Indexing
Last updated
Indexing is the process by which Google adds a crawled page to its search database, making it eligible to appear in results. Crawling and indexing are separate steps, and the gap between them is one of the most misunderstood areas of technical SEO.
A page can be crawled consistently and never indexed. The crawl is access. Indexing is an editorial decision.
See How Google crawls, renders, and indexes pages for a full description of the pipeline that precedes this decision.
What Google evaluates at the indexing stage
After crawling and rendering a page, Google assesses whether it belongs in the index. Several factors influence that decision.
Content uniqueness and standalone value
Google’s index contains hundreds of billions of pages. A new page needs to offer something the index does not already have, or to offer it better. Pages that closely mirror existing indexed content, add no distinct perspective, or answer a query no differently from a dozen already-indexed pages are candidates for exclusion.
This is not about originality in the creative sense. A factual page covering a well-worn topic can still earn indexing if it is accurate, well-structured, and serves the query better than what exists. The question Google is effectively asking: does this page help a user in a way that justifies its place in the index?
Thin content
Thin content is content with insufficient unique substance relative to what already exists in the index. It is not purely a word-count issue. A 2,000-word page built from padding is thin. A 400-word page that directly answers a specific question may not be.
Common sources of thin content: template-generated pages with minimal variation, category or tag pages with no editorial content, product pages with only manufacturer descriptions, and location pages using the same copy for every city.
noindex directive
A <meta name="robots" content="noindex"> tag or an X-Robots-Tag: noindex HTTP header explicitly instructs Google not to index the page. The page must be crawlable for Google to read this directive. A page blocked in robots.txt cannot be noindexed this way. Google will not see the tag if it cannot crawl the page.
Canonical signals
If a page declares a canonical tag pointing to a different URL, Google consolidates signals on that URL and typically does not index the source page independently. See canonical tags for how this works and the failure patterns to avoid.
HTTP status codes
Google only indexes pages that return a 200 status code. Pages returning 404 or 410 are not indexed. Pages returning 503 are treated as temporarily unavailable and retried. A page returning 200 with empty or error content (a soft 404) may also be excluded.

Dataset entries:
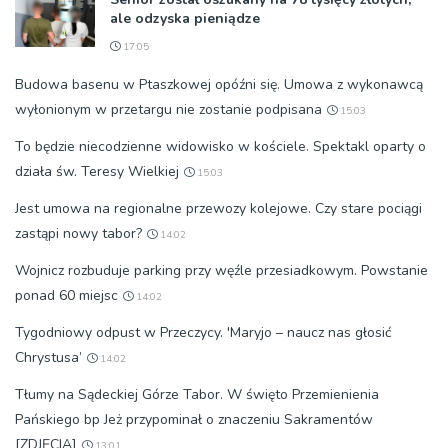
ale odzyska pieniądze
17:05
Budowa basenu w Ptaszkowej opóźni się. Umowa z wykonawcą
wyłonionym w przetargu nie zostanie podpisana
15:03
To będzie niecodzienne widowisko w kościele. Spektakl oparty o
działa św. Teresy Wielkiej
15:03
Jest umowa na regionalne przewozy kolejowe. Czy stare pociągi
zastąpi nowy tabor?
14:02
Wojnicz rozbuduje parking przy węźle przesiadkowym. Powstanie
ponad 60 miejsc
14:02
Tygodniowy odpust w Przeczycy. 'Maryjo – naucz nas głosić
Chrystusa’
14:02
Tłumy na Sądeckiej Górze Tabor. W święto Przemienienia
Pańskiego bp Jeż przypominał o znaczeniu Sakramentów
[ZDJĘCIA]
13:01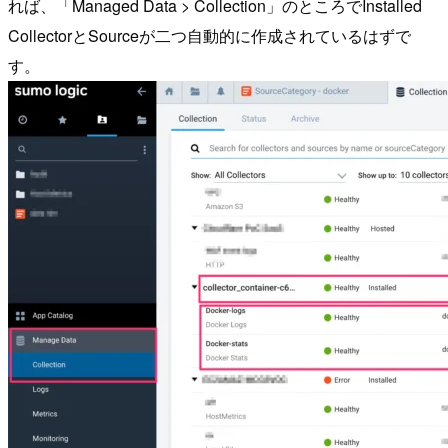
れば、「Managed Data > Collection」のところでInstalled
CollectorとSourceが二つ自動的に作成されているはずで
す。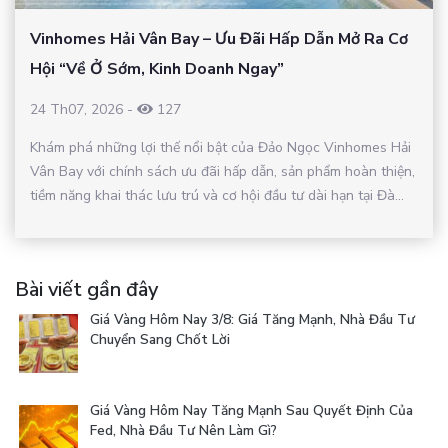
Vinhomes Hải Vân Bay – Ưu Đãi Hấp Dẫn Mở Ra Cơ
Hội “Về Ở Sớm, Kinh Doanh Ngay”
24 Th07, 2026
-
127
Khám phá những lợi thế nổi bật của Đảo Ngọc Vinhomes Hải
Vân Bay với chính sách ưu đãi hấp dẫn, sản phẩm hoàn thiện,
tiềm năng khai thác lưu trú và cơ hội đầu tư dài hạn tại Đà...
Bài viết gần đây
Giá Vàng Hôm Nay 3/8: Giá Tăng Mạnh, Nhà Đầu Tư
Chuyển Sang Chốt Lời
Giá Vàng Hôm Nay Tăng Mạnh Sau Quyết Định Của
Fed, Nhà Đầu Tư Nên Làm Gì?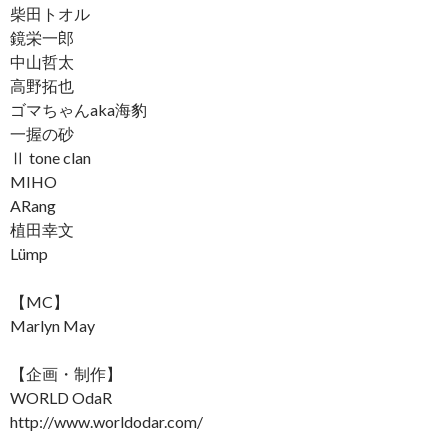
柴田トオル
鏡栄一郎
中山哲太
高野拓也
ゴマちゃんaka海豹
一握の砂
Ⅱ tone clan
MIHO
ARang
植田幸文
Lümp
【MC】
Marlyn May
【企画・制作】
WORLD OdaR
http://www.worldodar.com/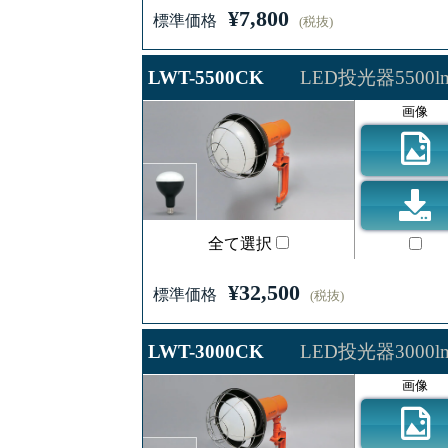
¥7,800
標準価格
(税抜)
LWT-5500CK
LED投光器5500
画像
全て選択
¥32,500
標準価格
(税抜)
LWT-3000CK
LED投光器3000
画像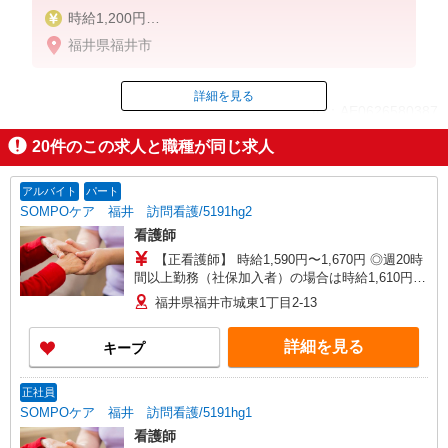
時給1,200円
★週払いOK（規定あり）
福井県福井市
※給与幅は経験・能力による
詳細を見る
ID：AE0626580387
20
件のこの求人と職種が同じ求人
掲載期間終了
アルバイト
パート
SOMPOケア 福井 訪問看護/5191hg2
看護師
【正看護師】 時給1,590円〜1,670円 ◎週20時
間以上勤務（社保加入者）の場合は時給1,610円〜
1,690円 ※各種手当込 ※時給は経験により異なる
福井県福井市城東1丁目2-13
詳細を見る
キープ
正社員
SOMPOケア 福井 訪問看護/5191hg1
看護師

** Tasks and exercises **
1. Decide whether each statement below agrees with the indexing text, answering yes or no and quoting the words of the text that settle it. (a) A page blocked in robots.txt can still be kept out of the index with a noindex tag. (b) Whether content counts as thin depends only on its word count. (c) Google retries pages that return a 503 status code.
2. Write the next part of the text on Google indexing, picking up after its final sentence.

** Outputs for the tasks **
1.
(a) No: "A page blocked in robots.txt cannot be noindexed this way."
(b) No: "It is not purely a word-count issue."
(c) Yes: "Pages returning 503 are treated as temporarily unavailable and retried."

2.
Authority as a soft indexing input
Google’s indexing is not uniform across all sites. Pages on sites with stronger authority signals tend to be indexed faster and more reliably. A new page on a high-authority domain may appear in the index within hours of being crawled. The same page on a low-authority domain may wait days or weeks, or not be indexed at all.
This is a site-wide effect, not just a page-level one. If a site has a large proportion of low-quality pages, Google may apply conservative indexing thresholds across the whole domain. Improving the overall quality of a site’s content tends to improve indexing rates for new pages.
Google’s Page Indexing report
The Page Indexing report in Google Search Console (Indexing > Pages) shows every URL Google has discovered on a site, split between indexed and not indexed. Non-indexed URLs are grouped by reason code.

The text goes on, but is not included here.